Yes I know you are God, but WHY do I have to be still? I think He brought me here so that He could free me from my bondage just as He freed the Israelites from Egypt.

There is no quick fix; I cannot simply undo who I am. I cannot simply rest and relax; there is a REASON why I keep myself busy, and a reason why I need to drink coffee ALL day long! I go, go, and go all the time and so I am exhausted. I am missing out on the good things that God has given me TODAY because my mind is already on TOMORROW. While I race around controlling my life by making lists and checking them off, I am missing out on “Life that is truly life.” (1Ti 6:19)

Being still means that I have to deal. Deal with feelings and emotions that I have so desperately tried to ignore. I desire to live a life of reckless abandonment to the Lord, but I have been hiding my pain and holding onto an idea. This idea of keeping myself busy enough not to feel has normally kept my feelings in the dark until NOW.
I could never wholly give my heart to the Lord, because I never really knew what was keeping me from Him. I could not discern His voice in all my CHAOS. I was my own worst enemy; I was a slave to my own suffering. My sorrows were such a disappointment that they were actually a BURDEN, that Jesus wanted to carry. Christ wanted Lordship over my life, He wanted my whole heart, but I still wanted my Dad.

A little girl longs to be in her father’s arms, because it is in that place that she can truly rest.

I have never loved anything or anyone the way I loved my Father. He was my comforter, protector, and my friend. I trusted him to protect me and keep me out of harm’s way. So when he led my five-year-old self to the back yard and told me I could keep the garden snake he found, I trusted that this snake would not harm me.

I loved that he cared so tenderly for God’s creatures, and I loved that he wanted to share the experience with me. Catching grasshoppers in our rose garden, rescuing a mole from our swimming pool, or the time he actually gave mouth to mouth when my cat gave birth to a dead kitten. I loved that every Saturday was Kid’s Day. I loved how helpless yet safe I felt in his arms as he threw me across the pool. I loved that I was his Precious, and that I was precious enough to go to work with him. I loved to dance with my toes on his toes and my hands in his hands.

Which is why I hate that when he got sick with CANCER, he never told me. I was angry, because the only man I ever loved broke my heart and left me the day he died. So in my mind I could never fully give my heart to the Lord, because I never really realized that my heart was broken over my Dad. So I kept myself busy for 13 years and NOW I can finally rest.

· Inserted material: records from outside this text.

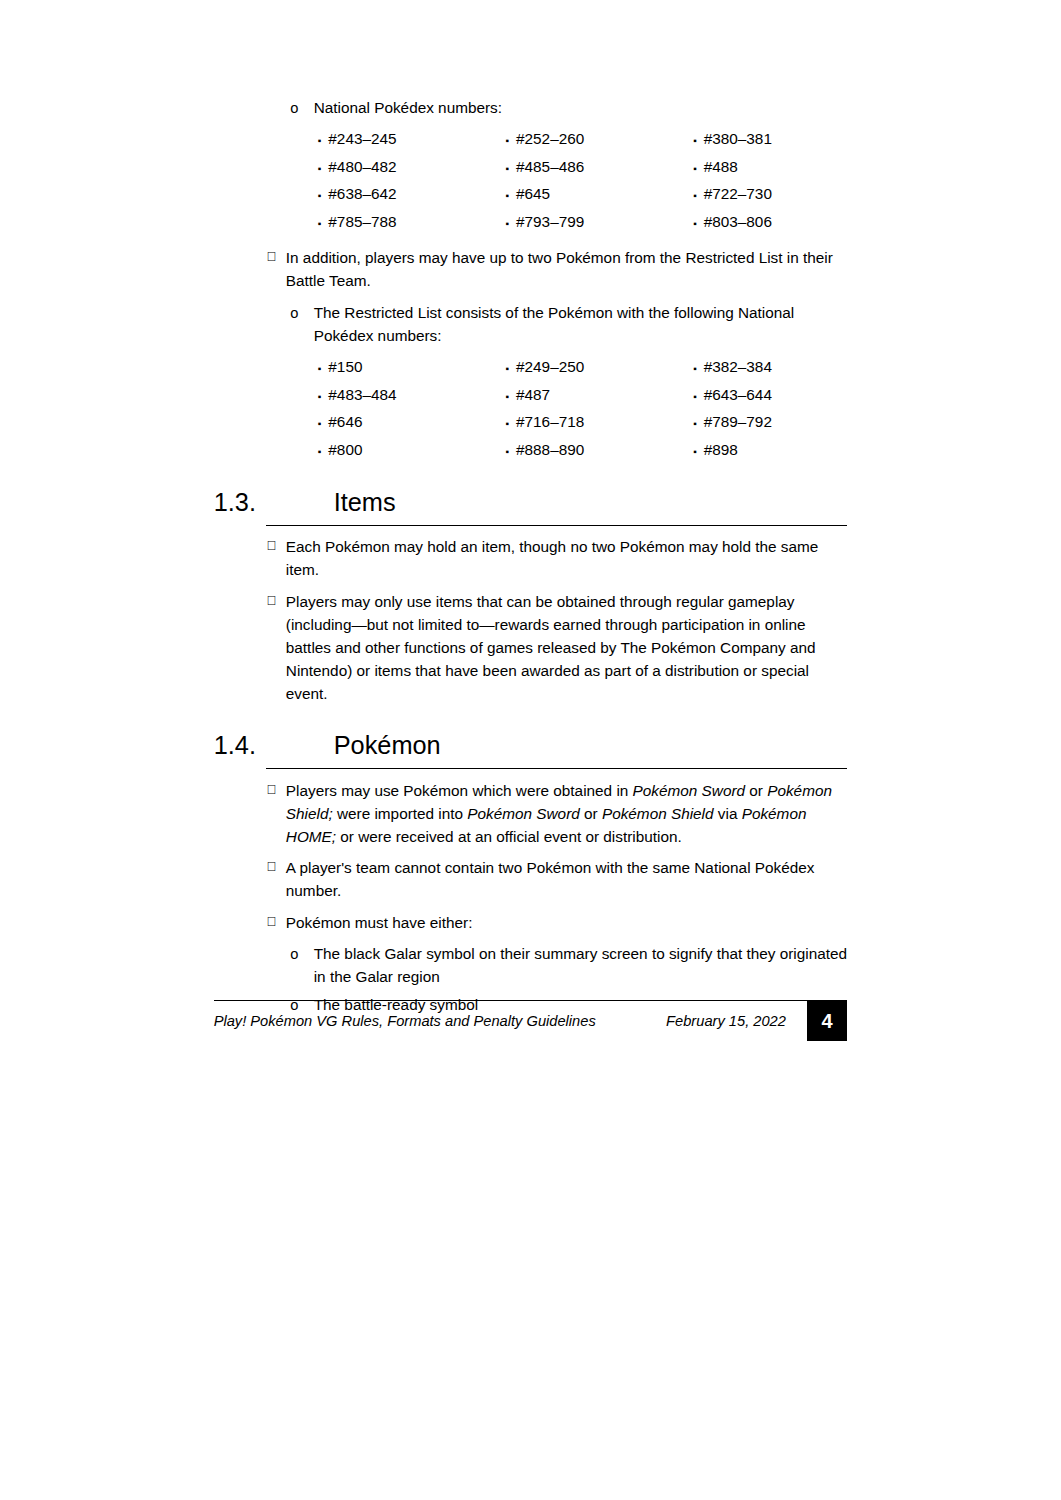o
National Pokédex numbers:
▪#243–245
▪#252–260
▪#380–381
▪#480–482
▪#485–486
▪#488
▪#638–642
▪#645
▪#722–730
▪#785–788
▪#793–799
▪#803–806

In addition, players may have up to two Pokémon from the Restricted List in their Battle Team.
o
The Restricted List consists of the Pokémon with the following National Pokédex numbers:
▪#150
▪#249–250
▪#382–384
▪#483–484
▪#487
▪#643–644
▪#646
▪#716–718
▪#789–792
▪#800
▪#888–890
▪#898
1.3. Items

Each Pokémon may hold an item, though no two Pokémon may hold the same item.

Players may only use items that can be obtained through regular gameplay (including—but not limited to—rewards earned through participation in online battles and other functions of games released by The Pokémon Company and Nintendo) or items that have been awarded as part of a distribution or special event.
1.4. Pokémon

Players may use Pokémon which were obtained in Pokémon Sword or Pokémon Shield; were imported into Pokémon Sword or Pokémon Shield via Pokémon HOME; or were received at an official event or distribution.

A player's team cannot contain two Pokémon with the same National Pokédex number.

Pokémon must have either:
o
The black Galar symbol on their summary screen to signify that they originated in the Galar region
o
The battle-ready symbol
Play! Pokémon VG Rules, Formats and Penalty Guidelines
February 15, 2022
4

I KNOW that my Dad was just trying to protect me by not telling me, but it STILL hurt. I was angry, and God wanted me to forgive him just as Jesus forgave me. I had to make “restitution in full” (Lev 6:5). So that I could fully accept and understand the atonement Jesus made.

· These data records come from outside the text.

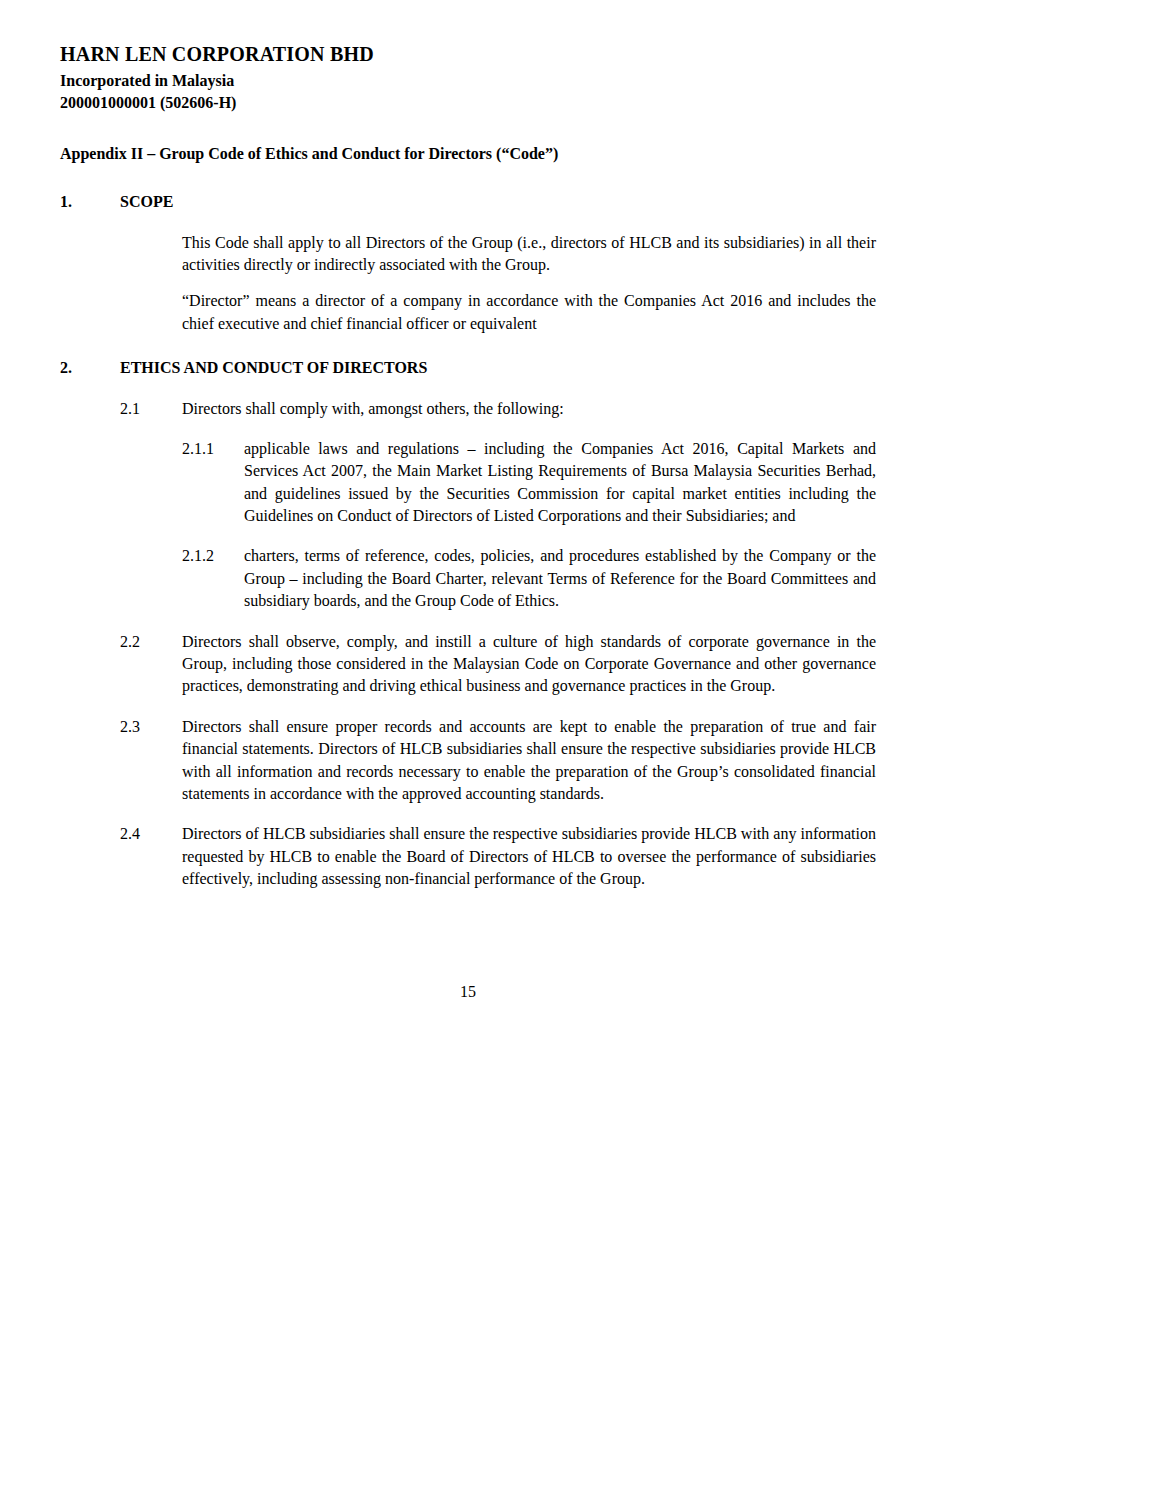HARN LEN CORPORATION BHD
Incorporated in Malaysia
200001000001 (502606-H)
Appendix II – Group Code of Ethics and Conduct for Directors (“Code”)
1. Scope
This Code shall apply to all Directors of the Group (i.e., directors of HLCB and its subsidiaries) in all their activities directly or indirectly associated with the Group.
“Director” means a director of a company in accordance with the Companies Act 2016 and includes the chief executive and chief financial officer or equivalent
2. Ethics and Conduct of Directors
2.1 Directors shall comply with, amongst others, the following:
2.1.1 applicable laws and regulations – including the Companies Act 2016, Capital Markets and Services Act 2007, the Main Market Listing Requirements of Bursa Malaysia Securities Berhad, and guidelines issued by the Securities Commission for capital market entities including the Guidelines on Conduct of Directors of Listed Corporations and their Subsidiaries; and
2.1.2 charters, terms of reference, codes, policies, and procedures established by the Company or the Group – including the Board Charter, relevant Terms of Reference for the Board Committees and subsidiary boards, and the Group Code of Ethics.
2.2 Directors shall observe, comply, and instill a culture of high standards of corporate governance in the Group, including those considered in the Malaysian Code on Corporate Governance and other governance practices, demonstrating and driving ethical business and governance practices in the Group.
2.3 Directors shall ensure proper records and accounts are kept to enable the preparation of true and fair financial statements. Directors of HLCB subsidiaries shall ensure the respective subsidiaries provide HLCB with all information and records necessary to enable the preparation of the Group’s consolidated financial statements in accordance with the approved accounting standards.
2.4 Directors of HLCB subsidiaries shall ensure the respective subsidiaries provide HLCB with any information requested by HLCB to enable the Board of Directors of HLCB to oversee the performance of subsidiaries effectively, including assessing non-financial performance of the Group.
15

“The Lord your God is with you, He is mighty to save. He will take great delight in you, He will quiet you with his love, He will rejoice over you with singing.
The sorrows for the appointed feasts I will remove from you; they are a burden and a reproach to you.” (Zep 3:17-18)

God had to pull me into the desert so that I could be vulnerable enough to rely solely on Him. I NEED His daily bread, and daily it shall be! I am tired of running 100 miles an hour in front of where I actually need to be, and right now I need to be in the “pearl of Africa” (Winston Churchill), in Uganda, learning that no matter how BIG the issue of poverty, oppression, death, disease, and famine, there is no need to be anxious or worry because God is in control, so “Be still, and know that I am GOD.” (Ps 46:10)

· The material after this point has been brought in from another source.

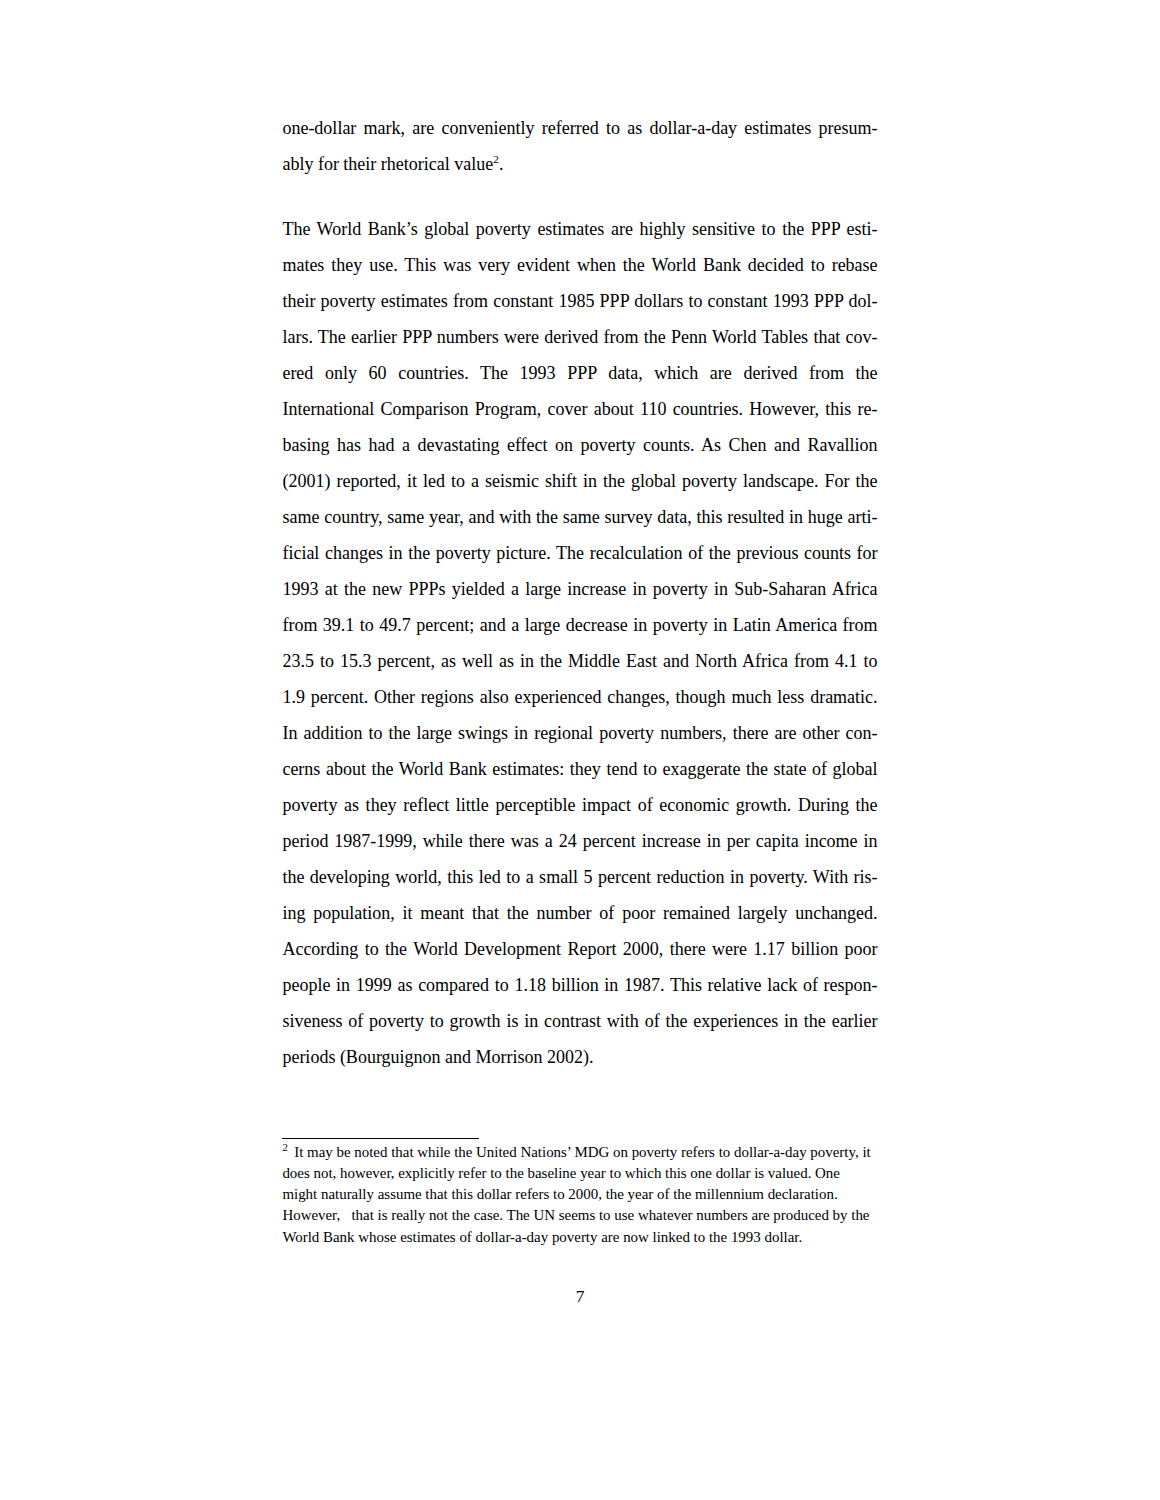one-dollar mark, are conveniently referred to as dollar-a-day estimates presumably for their rhetorical value2.
The World Bank’s global poverty estimates are highly sensitive to the PPP estimates they use. This was very evident when the World Bank decided to rebase their poverty estimates from constant 1985 PPP dollars to constant 1993 PPP dollars. The earlier PPP numbers were derived from the Penn World Tables that covered only 60 countries. The 1993 PPP data, which are derived from the International Comparison Program, cover about 110 countries. However, this rebasing has had a devastating effect on poverty counts. As Chen and Ravallion (2001) reported, it led to a seismic shift in the global poverty landscape. For the same country, same year, and with the same survey data, this resulted in huge artificial changes in the poverty picture. The recalculation of the previous counts for 1993 at the new PPPs yielded a large increase in poverty in Sub-Saharan Africa from 39.1 to 49.7 percent; and a large decrease in poverty in Latin America from 23.5 to 15.3 percent, as well as in the Middle East and North Africa from 4.1 to 1.9 percent. Other regions also experienced changes, though much less dramatic. In addition to the large swings in regional poverty numbers, there are other concerns about the World Bank estimates: they tend to exaggerate the state of global poverty as they reflect little perceptible impact of economic growth. During the period 1987-1999, while there was a 24 percent increase in per capita income in the developing world, this led to a small 5 percent reduction in poverty. With rising population, it meant that the number of poor remained largely unchanged. According to the World Development Report 2000, there were 1.17 billion poor people in 1999 as compared to 1.18 billion in 1987. This relative lack of responsiveness of poverty to growth is in contrast with of the experiences in the earlier periods (Bourguignon and Morrison 2002).
2 It may be noted that while the United Nations’ MDG on poverty refers to dollar-a-day poverty, it does not, however, explicitly refer to the baseline year to which this one dollar is valued. One might naturally assume that this dollar refers to 2000, the year of the millennium declaration. However, that is really not the case. The UN seems to use whatever numbers are produced by the World Bank whose estimates of dollar-a-day poverty are now linked to the 1993 dollar.
7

I admire the Ugandan’s faith in the LORD as their provider and comforter.
My prayer is that I may learn how to relax in the LORD for all my needs. My prayer is that I may learn how to slow down and listen to His commands for my life. My prayer is that I may learn not to be a victim to the SYMPTOMS I perpetuate in order to maintain control: that I will live a life of reckless abandonment!

Alleluia! AMEN!

1 comment:

  1. Lisa, thank you for this. This is such a beautiful reflection.

    I'm praying for you over here every day.